[messaging] Ronion anonymous routing protocol framework

James McGlasan moderncrypto-messaging at darkfox.id.au
Wed Oct 18 20:06:55 PDT 2017

On Wed, Oct 18, 2017 at 04:39:00PM +0200, carlo von lynX wrote:
> On Fri, Oct 13, 2017 at 12:50:34PM +0200, Jeff Burdges wrote: The
> trick is to make the cover traffic actually useful for end-users..
> ideally by making *all* of their everyday operations a part of the
> cover traffic. That also implies that it makes sense to aim for one
> and only one anonymizing protocol stack that should integrate all
> future and past internet applications, and to make properties like
> latency and depth of anonymization configurable by the applications,
> so that the routing layer can treat a secret conversation differently
> from a bulk video stream. Still, the video stream you watch while you
> chat can be enough to protect your metadata better. GNUnet provides
> file sharing for that purpose. secushare is working to add multicast
> pubsubs and social networking, so you can indeed be watching a stream
> or have chitchat about the weather be going on in the background that
> produces cover for the actual private stuff.

More traffic may help by overloading your adversaries' storage and
processing, but you could be giving them more reference points to work

I do expect that sending all traffic through anonymity networks is the
way forward, but you'll want to be careful with who you trust with what.
If your non-private video streaming service and ISP are colluding, they
may still learn how much data you send privately and at which
approximate times.

On Wed, Oct 18, 2017 at 10:30:02PM +0200, Natanael wrote:
> This could be easily be achieved with something like having a custom
> smart security camera and a NAS locally plus one remote, that all
> coordinates with your other hardware to adjust their bitrate in/out,
> such that ypur total bitrate over the anonymizing network is close to
> constant.

Er. You mean that your constant video recording doesn't do any
compression or ignore disinteresting motion like trees or grass or focus
on cars and people?

If not, then sure replicating excessively redundant information could
work as cover traffic. You and your friends do have "unlimited"
contracts with your ISPs, right? Even so, the ISPs may be unhappy with
the constant relatively high load and may opt to cancel your contracts.

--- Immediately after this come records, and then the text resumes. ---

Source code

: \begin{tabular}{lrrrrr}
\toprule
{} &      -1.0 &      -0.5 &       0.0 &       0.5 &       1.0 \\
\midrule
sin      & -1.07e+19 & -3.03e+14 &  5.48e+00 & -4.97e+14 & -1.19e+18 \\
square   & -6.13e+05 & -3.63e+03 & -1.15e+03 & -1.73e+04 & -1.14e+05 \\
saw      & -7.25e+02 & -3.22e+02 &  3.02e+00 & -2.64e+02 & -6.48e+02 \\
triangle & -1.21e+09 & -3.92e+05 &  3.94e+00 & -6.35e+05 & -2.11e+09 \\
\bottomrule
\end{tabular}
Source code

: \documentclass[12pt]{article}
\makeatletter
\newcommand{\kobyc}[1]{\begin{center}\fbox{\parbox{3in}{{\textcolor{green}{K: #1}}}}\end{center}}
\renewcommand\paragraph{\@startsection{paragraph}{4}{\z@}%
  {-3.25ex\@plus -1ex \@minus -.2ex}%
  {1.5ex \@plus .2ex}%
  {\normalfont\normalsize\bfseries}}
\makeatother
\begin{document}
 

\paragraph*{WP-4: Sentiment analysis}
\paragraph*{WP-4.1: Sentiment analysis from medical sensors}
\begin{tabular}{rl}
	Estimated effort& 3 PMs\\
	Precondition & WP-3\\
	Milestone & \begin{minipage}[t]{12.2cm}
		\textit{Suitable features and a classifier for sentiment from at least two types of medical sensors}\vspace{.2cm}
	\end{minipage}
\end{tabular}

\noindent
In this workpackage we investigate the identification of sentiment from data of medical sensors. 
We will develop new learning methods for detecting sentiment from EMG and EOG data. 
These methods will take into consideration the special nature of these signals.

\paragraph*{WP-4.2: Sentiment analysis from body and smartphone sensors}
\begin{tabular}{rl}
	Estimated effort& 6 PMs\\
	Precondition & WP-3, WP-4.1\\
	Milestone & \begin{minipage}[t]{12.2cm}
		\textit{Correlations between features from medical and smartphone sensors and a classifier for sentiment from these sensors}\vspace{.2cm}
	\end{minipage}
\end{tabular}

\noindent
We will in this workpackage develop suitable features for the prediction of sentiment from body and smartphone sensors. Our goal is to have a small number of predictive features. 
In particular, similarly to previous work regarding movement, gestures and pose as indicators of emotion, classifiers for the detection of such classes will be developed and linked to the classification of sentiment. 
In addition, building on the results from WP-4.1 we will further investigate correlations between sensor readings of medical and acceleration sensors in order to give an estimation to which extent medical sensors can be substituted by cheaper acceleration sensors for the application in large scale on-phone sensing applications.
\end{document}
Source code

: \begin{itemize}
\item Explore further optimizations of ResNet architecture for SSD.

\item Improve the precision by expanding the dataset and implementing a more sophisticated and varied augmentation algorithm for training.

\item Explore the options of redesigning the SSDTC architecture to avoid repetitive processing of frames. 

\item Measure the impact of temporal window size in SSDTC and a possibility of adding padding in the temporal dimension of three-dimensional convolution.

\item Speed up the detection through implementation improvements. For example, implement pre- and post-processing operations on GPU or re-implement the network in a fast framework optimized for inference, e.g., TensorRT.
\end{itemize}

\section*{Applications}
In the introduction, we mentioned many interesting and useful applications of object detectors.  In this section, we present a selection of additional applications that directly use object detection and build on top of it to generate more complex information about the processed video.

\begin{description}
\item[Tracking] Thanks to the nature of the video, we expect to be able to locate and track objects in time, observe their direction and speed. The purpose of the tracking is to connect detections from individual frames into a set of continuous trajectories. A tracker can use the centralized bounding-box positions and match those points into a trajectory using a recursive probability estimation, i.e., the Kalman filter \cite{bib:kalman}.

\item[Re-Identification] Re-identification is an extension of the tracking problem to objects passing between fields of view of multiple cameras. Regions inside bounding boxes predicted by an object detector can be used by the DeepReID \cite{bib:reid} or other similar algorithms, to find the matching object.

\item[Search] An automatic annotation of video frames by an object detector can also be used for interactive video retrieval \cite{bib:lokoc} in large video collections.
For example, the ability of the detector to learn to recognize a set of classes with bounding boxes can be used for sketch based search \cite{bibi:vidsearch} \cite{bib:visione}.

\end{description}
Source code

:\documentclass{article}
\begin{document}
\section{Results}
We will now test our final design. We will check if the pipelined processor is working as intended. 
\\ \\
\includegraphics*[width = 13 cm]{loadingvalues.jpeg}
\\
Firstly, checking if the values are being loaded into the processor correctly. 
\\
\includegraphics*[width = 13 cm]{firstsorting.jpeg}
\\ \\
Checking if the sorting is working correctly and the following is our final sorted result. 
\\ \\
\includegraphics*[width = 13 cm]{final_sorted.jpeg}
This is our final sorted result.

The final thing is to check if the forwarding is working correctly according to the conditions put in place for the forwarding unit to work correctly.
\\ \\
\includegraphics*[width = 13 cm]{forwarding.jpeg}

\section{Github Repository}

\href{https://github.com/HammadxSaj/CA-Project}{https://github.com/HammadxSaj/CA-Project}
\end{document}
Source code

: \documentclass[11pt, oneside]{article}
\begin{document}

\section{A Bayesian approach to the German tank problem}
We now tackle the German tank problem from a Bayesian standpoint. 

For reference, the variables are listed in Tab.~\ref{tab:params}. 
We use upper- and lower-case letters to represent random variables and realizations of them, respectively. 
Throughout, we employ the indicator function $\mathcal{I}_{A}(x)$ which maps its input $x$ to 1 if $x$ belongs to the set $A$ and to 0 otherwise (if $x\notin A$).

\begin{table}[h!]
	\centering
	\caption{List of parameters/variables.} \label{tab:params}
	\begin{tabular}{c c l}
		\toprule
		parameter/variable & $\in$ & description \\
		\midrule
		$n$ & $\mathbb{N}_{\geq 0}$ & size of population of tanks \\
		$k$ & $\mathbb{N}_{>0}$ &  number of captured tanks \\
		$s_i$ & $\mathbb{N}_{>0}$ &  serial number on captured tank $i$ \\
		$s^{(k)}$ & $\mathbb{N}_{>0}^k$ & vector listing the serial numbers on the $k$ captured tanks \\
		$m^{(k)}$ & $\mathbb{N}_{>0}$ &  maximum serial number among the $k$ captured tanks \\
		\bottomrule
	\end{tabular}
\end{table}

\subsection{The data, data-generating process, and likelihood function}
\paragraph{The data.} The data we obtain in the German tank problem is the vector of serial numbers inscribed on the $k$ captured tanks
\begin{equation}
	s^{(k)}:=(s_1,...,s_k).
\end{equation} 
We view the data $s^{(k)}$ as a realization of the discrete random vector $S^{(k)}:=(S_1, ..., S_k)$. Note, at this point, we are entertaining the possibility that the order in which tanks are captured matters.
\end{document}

As for data synchronisation I agree that something like IPFS where the
network load is dynamic to *other* people's usage of data you're
mutually interested in would be much more useful. But if those other
people are your adversaries, then they'll get an oracle to mess with
(like any public (or leaked private) interactive hidden service).

On Wed, Oct 18, 2017 at 04:39:00PM +0200, carlo von lynX wrote:
> It's the POSIX socket that most Internet applications expect that is
> by design subjectible to traffic shaping.  If we redesign applications
> to only submit complete packets, we're a step closer.

If we're redesigning applications then we may as well reduce their
networking to capabilities and channels and use efficient protocols that
may evolve, reduce round trips and remove indirections. I.e.

> One more reason it makes sense to redo apps on top of GNUnet. In
> theory, Tor could offer a packet-oriented API instead of SOCKS5, but
> the safety of it would still suffer from the fact that almost everyone
> uses Tor for HTTP and other TCP stuff. Those protocols are no longer
> fit for future.

What's wrong with SOCKS5? It supports UDP and can queue incomplete
segments. Tor, unlike HORNET, is not suitable for UDP anyway.

Alternatively you may use https://onioncat.org/ for a simple TUN/TAP VPN
over Tor that suffers from Tor's TCP design. But TUN/TAP is much more
expensive than SOCKS5 to implement, for little if any benefit.